_What you should do_.
Return the lines below word for word, omitting the pictures.

________________

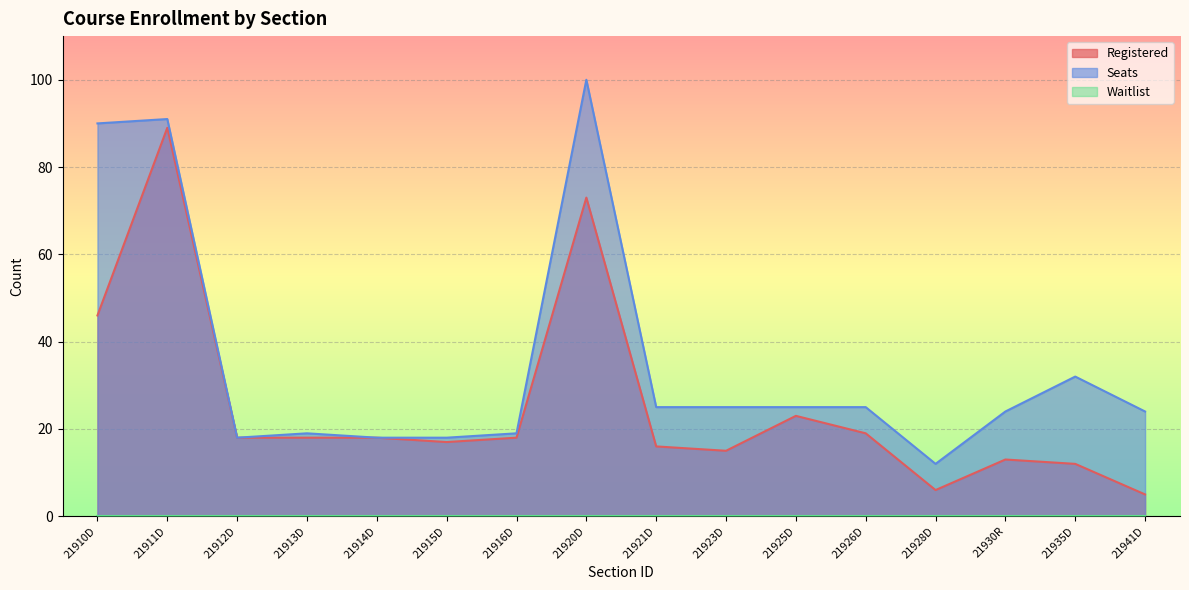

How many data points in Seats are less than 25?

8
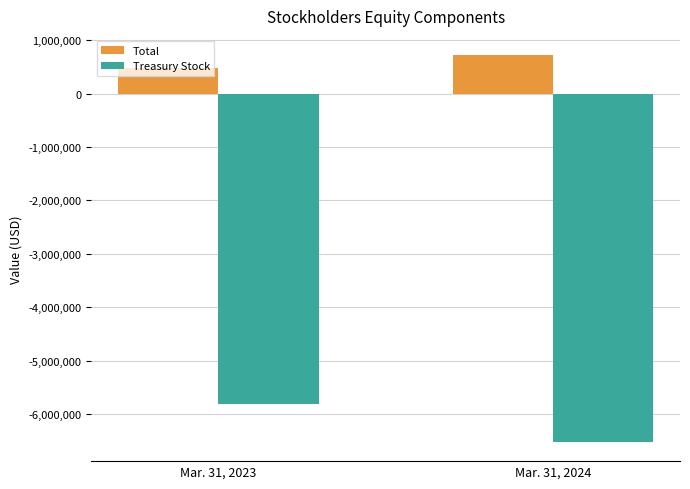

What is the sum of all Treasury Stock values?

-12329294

________________

_Finished task_.
How many data points in Seats are less than 25?

8

What is the sum of all Treasury Stock values?

-12329294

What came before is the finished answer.